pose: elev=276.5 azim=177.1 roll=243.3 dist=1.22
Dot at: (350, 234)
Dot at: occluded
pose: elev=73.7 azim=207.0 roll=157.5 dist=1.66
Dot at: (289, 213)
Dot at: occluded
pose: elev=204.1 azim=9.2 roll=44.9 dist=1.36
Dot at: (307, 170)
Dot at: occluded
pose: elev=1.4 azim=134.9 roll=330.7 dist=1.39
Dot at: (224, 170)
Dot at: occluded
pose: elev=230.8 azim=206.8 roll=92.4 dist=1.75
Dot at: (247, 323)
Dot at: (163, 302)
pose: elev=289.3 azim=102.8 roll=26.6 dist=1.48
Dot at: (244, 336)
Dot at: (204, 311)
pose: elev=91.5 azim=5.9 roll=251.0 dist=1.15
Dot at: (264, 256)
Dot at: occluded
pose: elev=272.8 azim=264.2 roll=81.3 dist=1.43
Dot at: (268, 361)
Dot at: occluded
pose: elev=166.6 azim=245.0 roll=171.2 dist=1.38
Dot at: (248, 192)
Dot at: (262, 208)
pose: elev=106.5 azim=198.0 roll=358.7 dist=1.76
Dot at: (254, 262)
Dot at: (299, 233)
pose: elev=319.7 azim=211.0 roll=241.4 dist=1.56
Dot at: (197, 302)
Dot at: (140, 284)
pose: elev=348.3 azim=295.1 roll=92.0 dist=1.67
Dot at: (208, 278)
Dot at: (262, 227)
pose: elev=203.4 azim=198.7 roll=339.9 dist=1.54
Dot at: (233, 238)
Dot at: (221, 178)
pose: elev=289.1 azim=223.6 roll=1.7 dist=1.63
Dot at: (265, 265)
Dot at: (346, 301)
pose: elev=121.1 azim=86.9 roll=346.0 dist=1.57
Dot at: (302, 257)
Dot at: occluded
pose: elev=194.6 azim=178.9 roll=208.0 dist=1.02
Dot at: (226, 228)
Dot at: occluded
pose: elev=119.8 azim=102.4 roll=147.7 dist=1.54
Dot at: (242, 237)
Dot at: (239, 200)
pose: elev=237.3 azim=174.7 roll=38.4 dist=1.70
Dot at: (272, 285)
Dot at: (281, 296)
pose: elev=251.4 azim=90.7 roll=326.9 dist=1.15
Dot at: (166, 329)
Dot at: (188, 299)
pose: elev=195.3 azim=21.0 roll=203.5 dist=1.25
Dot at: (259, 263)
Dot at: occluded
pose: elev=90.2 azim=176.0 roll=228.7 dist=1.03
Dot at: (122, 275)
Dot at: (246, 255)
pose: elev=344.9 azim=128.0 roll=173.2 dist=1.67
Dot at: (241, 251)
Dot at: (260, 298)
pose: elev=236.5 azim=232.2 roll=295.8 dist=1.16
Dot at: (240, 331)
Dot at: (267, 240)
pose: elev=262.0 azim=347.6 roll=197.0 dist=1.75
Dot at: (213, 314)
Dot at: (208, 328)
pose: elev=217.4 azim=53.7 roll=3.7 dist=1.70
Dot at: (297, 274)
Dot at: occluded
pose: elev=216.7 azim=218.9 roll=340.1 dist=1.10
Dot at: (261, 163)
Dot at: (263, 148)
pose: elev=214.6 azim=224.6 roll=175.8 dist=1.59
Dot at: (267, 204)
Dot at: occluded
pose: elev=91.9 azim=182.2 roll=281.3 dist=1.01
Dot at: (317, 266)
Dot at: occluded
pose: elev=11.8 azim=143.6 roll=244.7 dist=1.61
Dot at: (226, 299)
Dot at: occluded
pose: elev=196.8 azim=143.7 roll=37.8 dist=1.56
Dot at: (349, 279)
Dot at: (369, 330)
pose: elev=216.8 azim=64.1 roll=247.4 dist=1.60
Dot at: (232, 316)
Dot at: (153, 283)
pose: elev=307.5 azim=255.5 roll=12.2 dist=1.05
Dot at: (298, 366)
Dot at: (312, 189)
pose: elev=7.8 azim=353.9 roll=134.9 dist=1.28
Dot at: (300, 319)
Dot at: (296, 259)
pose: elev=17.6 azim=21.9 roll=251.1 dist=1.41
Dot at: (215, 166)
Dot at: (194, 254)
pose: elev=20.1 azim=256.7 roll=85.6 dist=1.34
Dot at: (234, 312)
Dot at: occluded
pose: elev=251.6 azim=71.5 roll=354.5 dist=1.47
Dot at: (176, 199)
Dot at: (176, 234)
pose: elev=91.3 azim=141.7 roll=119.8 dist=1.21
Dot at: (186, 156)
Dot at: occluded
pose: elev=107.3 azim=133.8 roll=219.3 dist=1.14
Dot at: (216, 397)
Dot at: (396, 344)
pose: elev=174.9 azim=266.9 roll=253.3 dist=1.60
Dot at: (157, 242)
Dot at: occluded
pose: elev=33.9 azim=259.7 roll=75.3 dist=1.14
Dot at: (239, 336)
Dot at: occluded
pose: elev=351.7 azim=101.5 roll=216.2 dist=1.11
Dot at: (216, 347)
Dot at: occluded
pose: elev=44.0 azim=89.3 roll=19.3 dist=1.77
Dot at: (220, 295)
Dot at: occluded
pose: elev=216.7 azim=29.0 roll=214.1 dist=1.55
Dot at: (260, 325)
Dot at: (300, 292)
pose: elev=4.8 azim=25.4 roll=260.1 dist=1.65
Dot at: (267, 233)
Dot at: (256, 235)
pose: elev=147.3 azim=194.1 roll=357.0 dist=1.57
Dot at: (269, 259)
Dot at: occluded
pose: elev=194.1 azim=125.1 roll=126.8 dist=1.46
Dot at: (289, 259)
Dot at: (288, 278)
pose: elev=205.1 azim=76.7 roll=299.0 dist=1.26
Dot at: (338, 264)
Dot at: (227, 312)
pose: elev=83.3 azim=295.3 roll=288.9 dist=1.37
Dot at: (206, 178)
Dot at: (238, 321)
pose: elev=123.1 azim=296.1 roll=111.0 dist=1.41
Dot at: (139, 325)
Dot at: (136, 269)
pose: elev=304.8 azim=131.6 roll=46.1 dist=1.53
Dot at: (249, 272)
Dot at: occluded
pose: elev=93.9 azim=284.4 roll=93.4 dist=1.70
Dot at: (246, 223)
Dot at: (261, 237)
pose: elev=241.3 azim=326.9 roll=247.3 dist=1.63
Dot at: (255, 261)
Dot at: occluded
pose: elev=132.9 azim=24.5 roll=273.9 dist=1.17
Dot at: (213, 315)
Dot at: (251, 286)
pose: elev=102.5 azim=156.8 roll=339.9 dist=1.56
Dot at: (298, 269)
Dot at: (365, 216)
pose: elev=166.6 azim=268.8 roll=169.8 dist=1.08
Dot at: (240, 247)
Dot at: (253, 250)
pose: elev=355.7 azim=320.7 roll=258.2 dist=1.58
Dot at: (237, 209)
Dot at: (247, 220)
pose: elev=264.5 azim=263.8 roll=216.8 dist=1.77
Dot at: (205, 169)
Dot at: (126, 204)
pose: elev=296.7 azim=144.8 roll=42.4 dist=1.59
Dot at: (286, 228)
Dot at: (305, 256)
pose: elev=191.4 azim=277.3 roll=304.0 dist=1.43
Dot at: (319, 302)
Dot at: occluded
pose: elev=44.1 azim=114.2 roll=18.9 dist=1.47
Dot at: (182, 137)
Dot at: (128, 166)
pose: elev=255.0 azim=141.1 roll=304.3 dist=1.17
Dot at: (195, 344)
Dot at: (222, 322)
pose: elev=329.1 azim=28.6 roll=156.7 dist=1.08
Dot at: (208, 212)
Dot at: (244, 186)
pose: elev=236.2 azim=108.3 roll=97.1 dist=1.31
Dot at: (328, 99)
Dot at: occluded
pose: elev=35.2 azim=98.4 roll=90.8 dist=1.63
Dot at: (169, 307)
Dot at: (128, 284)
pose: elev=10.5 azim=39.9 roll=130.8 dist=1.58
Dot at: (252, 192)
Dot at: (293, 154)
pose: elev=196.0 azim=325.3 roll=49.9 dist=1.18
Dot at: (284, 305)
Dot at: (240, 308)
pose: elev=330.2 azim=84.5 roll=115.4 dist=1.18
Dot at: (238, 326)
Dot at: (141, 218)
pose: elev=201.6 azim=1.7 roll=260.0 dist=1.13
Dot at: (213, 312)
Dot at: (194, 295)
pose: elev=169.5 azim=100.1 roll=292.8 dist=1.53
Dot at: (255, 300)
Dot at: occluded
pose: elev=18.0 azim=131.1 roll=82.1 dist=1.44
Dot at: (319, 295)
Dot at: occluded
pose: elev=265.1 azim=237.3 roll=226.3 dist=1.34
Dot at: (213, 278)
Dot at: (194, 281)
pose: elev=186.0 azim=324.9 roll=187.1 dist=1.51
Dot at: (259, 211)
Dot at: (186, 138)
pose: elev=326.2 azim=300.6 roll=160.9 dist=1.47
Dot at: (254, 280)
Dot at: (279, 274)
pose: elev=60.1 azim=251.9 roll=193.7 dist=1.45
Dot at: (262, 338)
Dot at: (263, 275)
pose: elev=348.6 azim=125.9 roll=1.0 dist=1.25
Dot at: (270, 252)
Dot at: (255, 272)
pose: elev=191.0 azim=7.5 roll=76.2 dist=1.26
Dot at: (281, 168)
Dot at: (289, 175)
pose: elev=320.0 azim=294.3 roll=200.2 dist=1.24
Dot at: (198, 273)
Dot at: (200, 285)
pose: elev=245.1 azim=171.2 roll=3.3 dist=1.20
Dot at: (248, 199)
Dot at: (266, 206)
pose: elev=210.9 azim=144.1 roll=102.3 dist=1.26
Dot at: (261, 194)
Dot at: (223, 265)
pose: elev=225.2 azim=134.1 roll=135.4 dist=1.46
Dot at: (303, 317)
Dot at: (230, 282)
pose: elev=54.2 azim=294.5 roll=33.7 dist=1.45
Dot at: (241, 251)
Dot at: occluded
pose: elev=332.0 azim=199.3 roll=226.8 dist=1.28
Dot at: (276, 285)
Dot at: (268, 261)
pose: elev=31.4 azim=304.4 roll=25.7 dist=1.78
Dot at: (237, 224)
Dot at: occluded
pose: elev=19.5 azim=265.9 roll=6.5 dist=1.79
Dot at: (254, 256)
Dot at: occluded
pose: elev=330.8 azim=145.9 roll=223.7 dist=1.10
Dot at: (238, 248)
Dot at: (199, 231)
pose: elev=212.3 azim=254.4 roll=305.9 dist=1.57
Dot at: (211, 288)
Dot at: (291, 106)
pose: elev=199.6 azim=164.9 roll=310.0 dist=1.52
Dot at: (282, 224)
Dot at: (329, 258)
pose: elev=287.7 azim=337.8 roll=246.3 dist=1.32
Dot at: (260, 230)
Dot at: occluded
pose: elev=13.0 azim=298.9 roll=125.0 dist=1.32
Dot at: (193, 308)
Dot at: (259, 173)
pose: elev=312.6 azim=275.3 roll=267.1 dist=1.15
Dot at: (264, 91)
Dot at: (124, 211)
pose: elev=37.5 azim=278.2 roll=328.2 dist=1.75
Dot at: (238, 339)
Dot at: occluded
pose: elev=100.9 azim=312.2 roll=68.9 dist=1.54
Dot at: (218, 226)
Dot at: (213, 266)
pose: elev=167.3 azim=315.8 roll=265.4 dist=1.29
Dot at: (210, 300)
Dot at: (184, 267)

+---+

## Problem to work on
Starting at the line containing "pose: elev=287.7 azim=337.8" and ending with the last line of the records, restate those lines with "dist" swapped for "range" and everything else kept as is.

## Task response
pose: elev=287.7 azim=337.8 roll=246.3 range=1.32
Dot at: (260, 230)
Dot at: occluded
pose: elev=13.0 azim=298.9 roll=125.0 range=1.32
Dot at: (193, 308)
Dot at: (259, 173)
pose: elev=312.6 azim=275.3 roll=267.1 range=1.15
Dot at: (264, 91)
Dot at: (124, 211)
pose: elev=37.5 azim=278.2 roll=328.2 range=1.75
Dot at: (238, 339)
Dot at: occluded
pose: elev=100.9 azim=312.2 roll=68.9 range=1.54
Dot at: (218, 226)
Dot at: (213, 266)
pose: elev=167.3 azim=315.8 roll=265.4 range=1.29
Dot at: (210, 300)
Dot at: (184, 267)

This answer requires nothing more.